**What to do**
Take the material below and output exactly the run of lines from the one containing "M513,313L543,338L499,380L482,348Z" down to the one containing "M415,790L576,616L876,332L950,235L1122,108L1281,0", with both included.

**Given information**
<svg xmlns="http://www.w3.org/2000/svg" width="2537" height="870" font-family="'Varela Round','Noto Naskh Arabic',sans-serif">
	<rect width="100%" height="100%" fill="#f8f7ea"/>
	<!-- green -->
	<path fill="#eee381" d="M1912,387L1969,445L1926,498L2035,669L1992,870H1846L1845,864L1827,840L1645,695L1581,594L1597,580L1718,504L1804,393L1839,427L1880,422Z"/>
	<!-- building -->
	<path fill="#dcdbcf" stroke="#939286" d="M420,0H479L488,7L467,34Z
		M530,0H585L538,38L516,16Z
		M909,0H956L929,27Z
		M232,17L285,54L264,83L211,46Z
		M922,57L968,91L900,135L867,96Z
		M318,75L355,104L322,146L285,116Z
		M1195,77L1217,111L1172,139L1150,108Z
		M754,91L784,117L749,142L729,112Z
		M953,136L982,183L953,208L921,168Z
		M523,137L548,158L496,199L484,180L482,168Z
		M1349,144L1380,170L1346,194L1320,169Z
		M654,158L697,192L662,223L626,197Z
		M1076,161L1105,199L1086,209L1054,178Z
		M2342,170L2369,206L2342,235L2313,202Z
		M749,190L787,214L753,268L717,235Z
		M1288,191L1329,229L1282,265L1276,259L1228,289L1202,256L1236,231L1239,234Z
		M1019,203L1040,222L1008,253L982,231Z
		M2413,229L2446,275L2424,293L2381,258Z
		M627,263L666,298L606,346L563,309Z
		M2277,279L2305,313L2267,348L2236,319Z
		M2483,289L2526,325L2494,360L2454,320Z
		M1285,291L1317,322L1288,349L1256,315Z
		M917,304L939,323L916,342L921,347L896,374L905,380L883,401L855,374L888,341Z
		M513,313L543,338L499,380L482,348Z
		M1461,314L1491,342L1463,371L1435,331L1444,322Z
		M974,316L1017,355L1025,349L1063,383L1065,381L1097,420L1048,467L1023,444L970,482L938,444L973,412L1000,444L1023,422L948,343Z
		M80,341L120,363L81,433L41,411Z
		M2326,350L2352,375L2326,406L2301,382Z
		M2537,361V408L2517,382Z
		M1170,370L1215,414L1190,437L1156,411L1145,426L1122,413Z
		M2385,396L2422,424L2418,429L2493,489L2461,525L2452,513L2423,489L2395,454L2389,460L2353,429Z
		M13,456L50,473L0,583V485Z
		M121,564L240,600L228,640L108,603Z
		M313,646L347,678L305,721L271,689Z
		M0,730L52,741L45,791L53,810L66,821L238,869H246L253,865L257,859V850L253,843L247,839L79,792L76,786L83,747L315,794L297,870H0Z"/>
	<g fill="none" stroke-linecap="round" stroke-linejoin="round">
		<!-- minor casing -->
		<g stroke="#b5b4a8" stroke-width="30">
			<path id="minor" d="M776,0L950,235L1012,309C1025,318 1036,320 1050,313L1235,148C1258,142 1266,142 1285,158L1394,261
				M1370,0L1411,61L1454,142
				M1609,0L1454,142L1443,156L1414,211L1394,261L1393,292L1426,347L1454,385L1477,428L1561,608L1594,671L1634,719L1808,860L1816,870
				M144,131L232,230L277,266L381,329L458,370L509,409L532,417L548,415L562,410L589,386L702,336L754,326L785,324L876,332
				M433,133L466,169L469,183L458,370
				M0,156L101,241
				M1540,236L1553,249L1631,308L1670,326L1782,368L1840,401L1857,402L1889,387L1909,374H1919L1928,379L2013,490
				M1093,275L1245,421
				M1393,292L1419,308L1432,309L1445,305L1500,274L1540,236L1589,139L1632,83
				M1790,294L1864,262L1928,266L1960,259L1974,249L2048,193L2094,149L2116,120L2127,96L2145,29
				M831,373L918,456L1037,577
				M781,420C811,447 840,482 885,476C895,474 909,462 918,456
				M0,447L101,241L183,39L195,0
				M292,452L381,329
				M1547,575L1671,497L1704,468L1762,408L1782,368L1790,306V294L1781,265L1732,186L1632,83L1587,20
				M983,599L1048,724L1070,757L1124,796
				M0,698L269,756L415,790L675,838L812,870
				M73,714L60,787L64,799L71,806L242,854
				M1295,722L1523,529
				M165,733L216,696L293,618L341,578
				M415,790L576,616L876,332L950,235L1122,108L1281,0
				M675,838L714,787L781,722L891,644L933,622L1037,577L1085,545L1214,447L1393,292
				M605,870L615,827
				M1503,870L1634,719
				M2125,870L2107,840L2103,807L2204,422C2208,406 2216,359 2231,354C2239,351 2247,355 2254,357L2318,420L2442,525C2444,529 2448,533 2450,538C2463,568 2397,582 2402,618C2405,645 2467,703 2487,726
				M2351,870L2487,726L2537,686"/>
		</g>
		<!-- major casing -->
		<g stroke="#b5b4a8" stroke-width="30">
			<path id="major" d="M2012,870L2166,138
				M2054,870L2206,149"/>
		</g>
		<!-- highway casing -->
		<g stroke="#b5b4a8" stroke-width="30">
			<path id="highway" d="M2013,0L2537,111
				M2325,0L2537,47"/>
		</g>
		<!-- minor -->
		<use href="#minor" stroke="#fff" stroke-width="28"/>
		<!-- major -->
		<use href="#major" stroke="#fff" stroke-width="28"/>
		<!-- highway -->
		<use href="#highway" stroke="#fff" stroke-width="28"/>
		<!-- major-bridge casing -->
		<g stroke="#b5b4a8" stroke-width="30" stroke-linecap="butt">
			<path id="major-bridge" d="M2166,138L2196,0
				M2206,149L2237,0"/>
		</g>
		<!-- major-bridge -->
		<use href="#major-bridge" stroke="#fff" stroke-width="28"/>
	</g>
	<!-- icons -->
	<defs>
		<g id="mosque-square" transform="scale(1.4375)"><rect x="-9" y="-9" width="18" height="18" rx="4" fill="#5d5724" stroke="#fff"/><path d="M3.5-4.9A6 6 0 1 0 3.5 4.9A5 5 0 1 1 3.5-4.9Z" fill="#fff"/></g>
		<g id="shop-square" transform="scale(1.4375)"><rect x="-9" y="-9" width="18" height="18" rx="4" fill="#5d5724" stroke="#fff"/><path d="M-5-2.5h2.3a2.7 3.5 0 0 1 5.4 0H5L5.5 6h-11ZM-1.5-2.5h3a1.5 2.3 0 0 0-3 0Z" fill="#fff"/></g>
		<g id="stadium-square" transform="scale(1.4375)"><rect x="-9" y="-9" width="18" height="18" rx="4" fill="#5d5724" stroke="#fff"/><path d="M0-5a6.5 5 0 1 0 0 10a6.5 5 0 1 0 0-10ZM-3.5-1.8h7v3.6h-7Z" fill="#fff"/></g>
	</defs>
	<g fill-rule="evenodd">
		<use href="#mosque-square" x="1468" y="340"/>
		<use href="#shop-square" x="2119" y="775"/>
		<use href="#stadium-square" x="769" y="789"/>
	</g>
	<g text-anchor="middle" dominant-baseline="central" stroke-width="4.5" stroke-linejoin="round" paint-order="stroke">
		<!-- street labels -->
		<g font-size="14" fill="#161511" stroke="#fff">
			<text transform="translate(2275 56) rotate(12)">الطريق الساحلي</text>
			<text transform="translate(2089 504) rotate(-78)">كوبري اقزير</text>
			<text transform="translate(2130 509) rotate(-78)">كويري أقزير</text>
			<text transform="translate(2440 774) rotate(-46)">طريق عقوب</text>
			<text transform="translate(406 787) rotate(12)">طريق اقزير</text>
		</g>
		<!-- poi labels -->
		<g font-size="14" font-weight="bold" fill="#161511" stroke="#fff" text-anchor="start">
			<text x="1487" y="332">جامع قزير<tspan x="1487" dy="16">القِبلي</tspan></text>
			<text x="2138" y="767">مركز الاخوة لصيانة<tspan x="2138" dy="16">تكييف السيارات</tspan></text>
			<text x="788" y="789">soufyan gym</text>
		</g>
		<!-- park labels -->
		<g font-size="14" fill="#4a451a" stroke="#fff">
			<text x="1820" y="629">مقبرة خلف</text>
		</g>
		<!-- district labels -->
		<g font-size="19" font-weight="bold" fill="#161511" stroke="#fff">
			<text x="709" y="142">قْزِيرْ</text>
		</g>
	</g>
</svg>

**Your solution**
		M513,313L543,338L499,380L482,348Z
		M1461,314L1491,342L1463,371L1435,331L1444,322Z
		M974,316L1017,355L1025,349L1063,383L1065,381L1097,420L1048,467L1023,444L970,482L938,444L973,412L1000,444L1023,422L948,343Z
		M80,341L120,363L81,433L41,411Z
		M2326,350L2352,375L2326,406L2301,382Z
		M2537,361V408L2517,382Z
		M1170,370L1215,414L1190,437L1156,411L1145,426L1122,413Z
		M2385,396L2422,424L2418,429L2493,489L2461,525L2452,513L2423,489L2395,454L2389,460L2353,429Z
		M13,456L50,473L0,583V485Z
		M121,564L240,600L228,640L108,603Z
		M313,646L347,678L305,721L271,689Z
		M0,730L52,741L45,791L53,810L66,821L238,869H246L253,865L257,859V850L253,843L247,839L79,792L76,786L83,747L315,794L297,870H0Z"/>
	<g fill="none" stroke-linecap="round" stroke-linejoin="round">
		<!-- minor casing -->
		<g stroke="#b5b4a8" stroke-width="30">
			<path id="minor" d="M776,0L950,235L1012,309C1025,318 1036,320 1050,313L1235,148C1258,142 1266,142 1285,158L1394,261
				M1370,0L1411,61L1454,142
				M1609,0L1454,142L1443,156L1414,211L1394,261L1393,292L1426,347L1454,385L1477,428L1561,608L1594,671L1634,719L1808,860L1816,870
				M144,131L232,230L277,266L381,329L458,370L509,409L532,417L548,415L562,410L589,386L702,336L754,326L785,324L876,332
				M433,133L466,169L469,183L458,370
				M0,156L101,241
				M1540,236L1553,249L1631,308L1670,326L1782,368L1840,401L1857,402L1889,387L1909,374H1919L1928,379L2013,490
				M1093,275L1245,421
				M1393,292L1419,308L1432,309L1445,305L1500,274L1540,236L1589,139L1632,83
				M1790,294L1864,262L1928,266L1960,259L1974,249L2048,193L2094,149L2116,120L2127,96L2145,29
				M831,373L918,456L1037,577
				M781,420C811,447 840,482 885,476C895,474 909,462 918,456
				M0,447L101,241L183,39L195,0
				M292,452L381,329
				M1547,575L1671,497L1704,468L1762,408L1782,368L1790,306V294L1781,265L1732,186L1632,83L1587,20
				M983,599L1048,724L1070,757L1124,796
				M0,698L269,756L415,790L675,838L812,870
				M73,714L60,787L64,799L71,806L242,854
				M1295,722L1523,529
				M165,733L216,696L293,618L341,578
				M415,790L576,616L876,332L950,235L1122,108L1281,0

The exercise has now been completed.